Web merchants sell items such as products, services, and data via the World Wide Web (“the Web”). Because most items sold by a web merchant result in a profit, measured by the amount by which the item's price exceeds its cost, web merchants have a strong incentive to increase the rate at which they sell items.
It is common for web merchants to design their web sites to include content that helps to draw interest to the web sites and to particular items in order to increase the number of customers that may buy these items. As an example, some web merchants include a bestseller list on their web sites.
A bestseller list is a list of items sold by the web merchant in the largest numbers during a preceding period of time. For example, a web merchant that sells books may display a list of the 100 books that sold the most copies over the preceding 24 hours. This list of books is typically sorted such that the book that sold the most copies is listed first, the book that sold the second-most number of copies is listed second, etc. Each book may also be accompanied by a value called “sales rank,” where a sales rank of 1 accompanies the book that sold the most copies, a sales rank of 2 accompanies the book that sold the second-most number of copies, etc.

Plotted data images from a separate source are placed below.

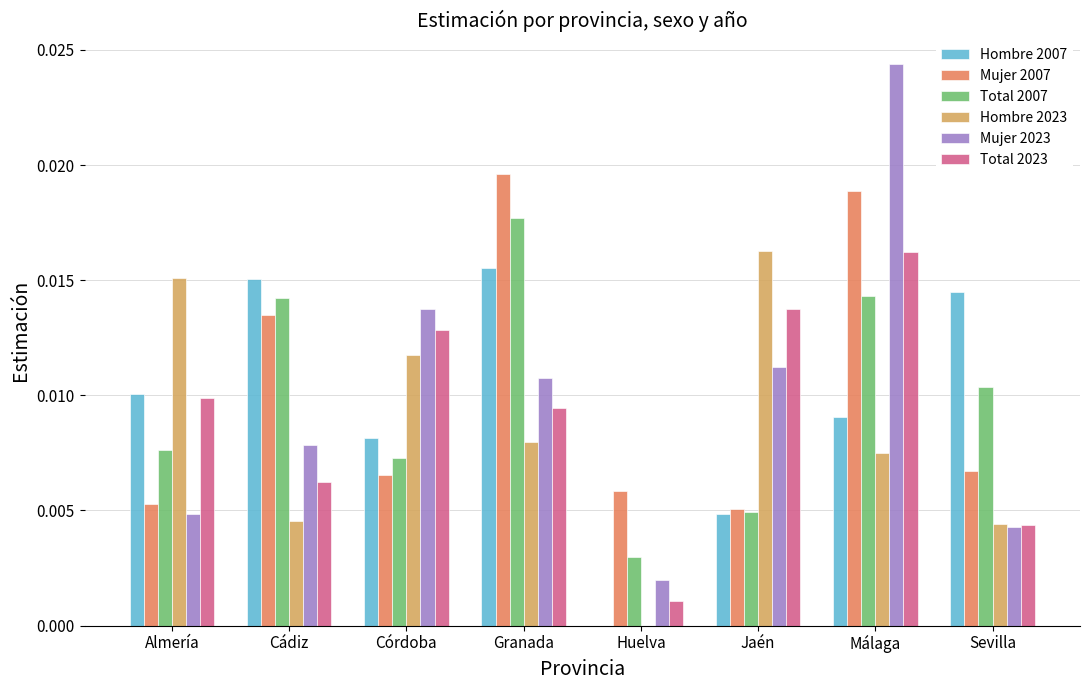

Which category has the highest value across all series?

Málaga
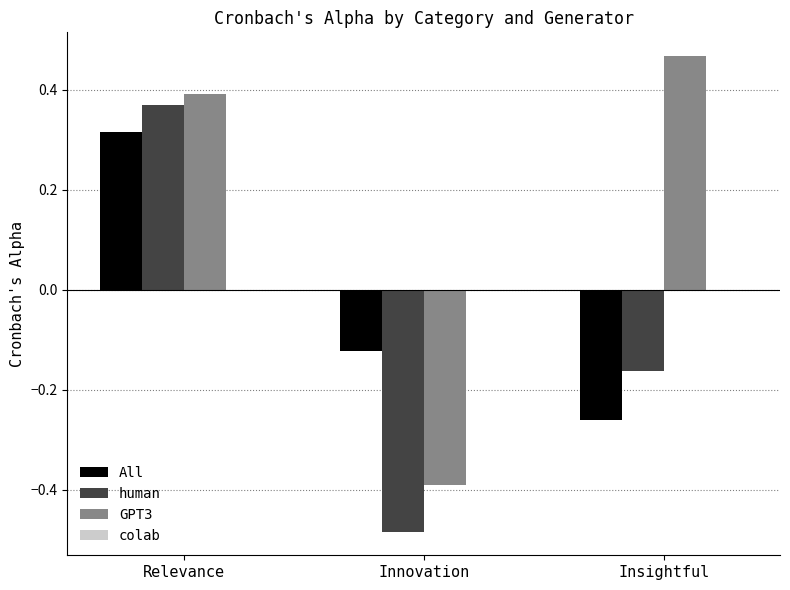

Is it true that GPT3 equals 0.2 at Relevance?

False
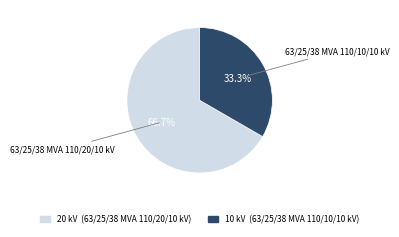

Is there a majority slice in this chart?

Yes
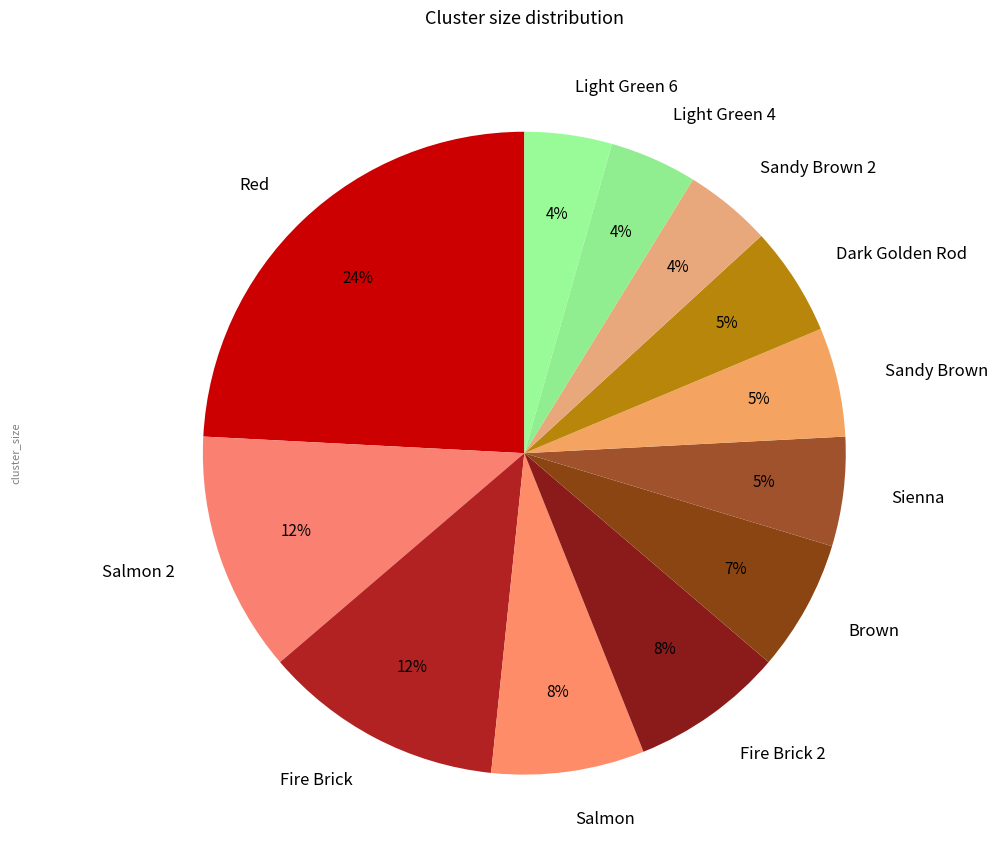

Between Dark Golden Rod and Sandy Brown 2, which is larger?

Dark Golden Rod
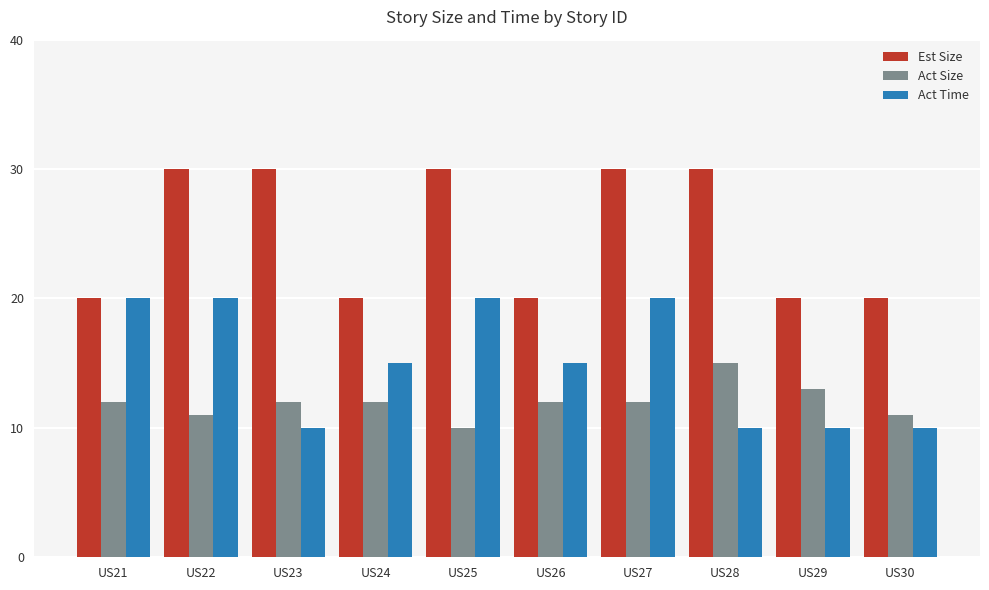

Count the number of data series in this chart.

3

While bestseller lists can draw customer interest to books that are selling the largest numbers of copies, and thus have achieved the most substantial overall popularity, they also leave something to be desired. For example, because bestseller lists may be slow to change, they fail to reward customers that return to view them frequently, such as a number of times in a single day. This slow change rate also has the result of concentrating the promotional benefits on a few items, rather than distributing those benefits over a larger number of items. Additionally, bestseller lists reflect high-popularity items that have “made it,” rather than those whose popularity is growing, and are “up and corners.”
Accordingly, a feature on a merchant web site that overcame some or all of the aforementioned shortcomings of bestseller lists would have significant utility.